> What the task requires
List every written work that the timeline of Heine's life names by title.

1834: He publishes “Zur Geschichte der Religion und Philosophie in Deutschland” (On the History of Religion and Philosophy in Germany) which criticises German history. It was originally published in French for a French readership. Heine starts a relationship with a nineteen-year-old Parisian shopworker, Crescence Eugénie Mirat who is feisty but uneducated. As censorship is being tightened his publisher Campe is reluctant to publish anything else by Heine who refuses to be censored, nevertheless he and his fellow radical Ludwig Borne are popular with the younger generation and become known as “Young Germany”. 

1835: Gutzkow publishes a novel called “Wally die Zweiflerin” (Wally the Sceptic) which is mildly erotic and criticises marriage. In November the Federal German Diet try to enforce a nationwide ban on all Heine and the “Young German’s” works and the police keep watch over him.

1836: He moves in with Crescence and lives with her for the rest of his life despite the fact she spoke no German.

1837: Börne was a republican, while Heine was not and Heine kept his distance which upset Börne who dies in February. When Heine hears that Gutzkow is writing a biography of Börne, he begins his own version criticising the man and his writings.

1840: His biography of Borne is published and is disliked by the radicals and seen as in poor taste by others. He writes another series of newspaper articles about French life, culture, and politics (which he publishes as a book in 1854 entitled “Lutezia” (the Roman name for Paris)). He responds to criticism of his biography by writing “Der Rabbi von Bacherach” about Jewish persecution in the Middle Ages. Frederick William the Fourth comes to the throne of Prussia and censorship is relaxed for a short while. This gives rise to the “Tendenzdichter” popular political poets whom Heine thinks are not worthy of the name poet. However, his own poetry takes a more political turn.

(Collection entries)
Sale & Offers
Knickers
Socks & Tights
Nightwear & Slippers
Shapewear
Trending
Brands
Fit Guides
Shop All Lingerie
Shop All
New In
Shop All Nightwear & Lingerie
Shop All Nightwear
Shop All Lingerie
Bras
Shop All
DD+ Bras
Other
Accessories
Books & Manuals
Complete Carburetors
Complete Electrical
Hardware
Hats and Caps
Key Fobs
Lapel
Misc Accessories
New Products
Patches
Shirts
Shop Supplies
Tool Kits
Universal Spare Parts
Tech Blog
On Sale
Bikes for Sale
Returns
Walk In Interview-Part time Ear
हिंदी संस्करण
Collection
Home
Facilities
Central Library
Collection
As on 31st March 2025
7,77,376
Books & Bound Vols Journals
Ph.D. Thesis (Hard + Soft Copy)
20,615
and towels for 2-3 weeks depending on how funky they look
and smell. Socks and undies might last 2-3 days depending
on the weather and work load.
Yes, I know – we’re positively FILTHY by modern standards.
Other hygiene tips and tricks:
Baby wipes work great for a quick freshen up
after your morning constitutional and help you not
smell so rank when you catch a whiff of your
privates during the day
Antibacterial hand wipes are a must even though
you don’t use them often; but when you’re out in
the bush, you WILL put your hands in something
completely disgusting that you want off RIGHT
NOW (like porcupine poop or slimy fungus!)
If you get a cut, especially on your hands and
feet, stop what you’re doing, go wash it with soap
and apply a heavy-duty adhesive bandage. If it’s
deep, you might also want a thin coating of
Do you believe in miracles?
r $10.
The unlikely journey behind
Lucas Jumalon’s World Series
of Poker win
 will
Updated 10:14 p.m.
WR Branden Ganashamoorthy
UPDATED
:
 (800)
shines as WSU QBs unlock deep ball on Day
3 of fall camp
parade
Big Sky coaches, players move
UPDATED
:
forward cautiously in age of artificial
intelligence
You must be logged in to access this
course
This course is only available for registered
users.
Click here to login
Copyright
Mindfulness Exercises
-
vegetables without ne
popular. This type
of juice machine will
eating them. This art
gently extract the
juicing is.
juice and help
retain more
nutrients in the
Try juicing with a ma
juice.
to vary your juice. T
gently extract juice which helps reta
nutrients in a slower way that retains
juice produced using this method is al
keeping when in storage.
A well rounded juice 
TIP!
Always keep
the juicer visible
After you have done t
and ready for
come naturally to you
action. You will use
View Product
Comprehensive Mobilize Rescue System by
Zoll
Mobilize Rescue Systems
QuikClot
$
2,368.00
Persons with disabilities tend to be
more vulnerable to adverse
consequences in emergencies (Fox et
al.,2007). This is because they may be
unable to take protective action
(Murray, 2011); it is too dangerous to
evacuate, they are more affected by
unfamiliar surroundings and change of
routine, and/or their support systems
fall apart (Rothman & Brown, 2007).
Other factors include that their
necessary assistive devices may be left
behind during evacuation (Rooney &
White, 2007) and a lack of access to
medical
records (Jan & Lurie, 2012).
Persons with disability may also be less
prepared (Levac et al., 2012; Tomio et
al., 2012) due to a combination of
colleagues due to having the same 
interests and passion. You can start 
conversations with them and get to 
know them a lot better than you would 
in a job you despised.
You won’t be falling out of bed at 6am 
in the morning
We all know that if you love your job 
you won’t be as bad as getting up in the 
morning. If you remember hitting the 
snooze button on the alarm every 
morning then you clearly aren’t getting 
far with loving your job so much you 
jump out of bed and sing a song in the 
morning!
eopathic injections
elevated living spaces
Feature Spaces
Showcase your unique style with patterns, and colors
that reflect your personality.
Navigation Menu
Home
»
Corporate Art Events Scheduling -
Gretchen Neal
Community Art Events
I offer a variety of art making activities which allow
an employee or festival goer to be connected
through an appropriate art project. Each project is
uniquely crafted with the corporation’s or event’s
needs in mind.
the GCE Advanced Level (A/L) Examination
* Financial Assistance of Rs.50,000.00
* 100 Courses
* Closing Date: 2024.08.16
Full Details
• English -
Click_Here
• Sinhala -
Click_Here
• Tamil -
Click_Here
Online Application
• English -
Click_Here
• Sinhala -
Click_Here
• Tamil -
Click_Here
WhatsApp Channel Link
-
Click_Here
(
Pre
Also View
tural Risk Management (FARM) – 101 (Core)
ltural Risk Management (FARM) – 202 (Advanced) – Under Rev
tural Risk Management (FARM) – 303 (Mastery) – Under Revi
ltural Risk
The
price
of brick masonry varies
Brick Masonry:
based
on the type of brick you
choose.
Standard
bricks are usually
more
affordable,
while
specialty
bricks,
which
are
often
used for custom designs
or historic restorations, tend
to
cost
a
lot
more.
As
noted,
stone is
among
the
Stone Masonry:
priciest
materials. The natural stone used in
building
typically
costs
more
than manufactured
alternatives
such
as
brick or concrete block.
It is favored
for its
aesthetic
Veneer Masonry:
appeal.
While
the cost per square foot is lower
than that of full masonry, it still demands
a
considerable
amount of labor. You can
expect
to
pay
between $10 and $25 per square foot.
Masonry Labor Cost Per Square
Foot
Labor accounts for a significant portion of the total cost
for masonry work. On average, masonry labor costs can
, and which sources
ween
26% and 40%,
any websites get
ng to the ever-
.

> Answer to this task
Zur Geschichte der Religion und Philosophie in Deutschland (On the History of Religion and Philosophy in Germany)
Wally die Zweiflerin (Wally the Sceptic)
Lutezia
Der Rabbi von Bacherach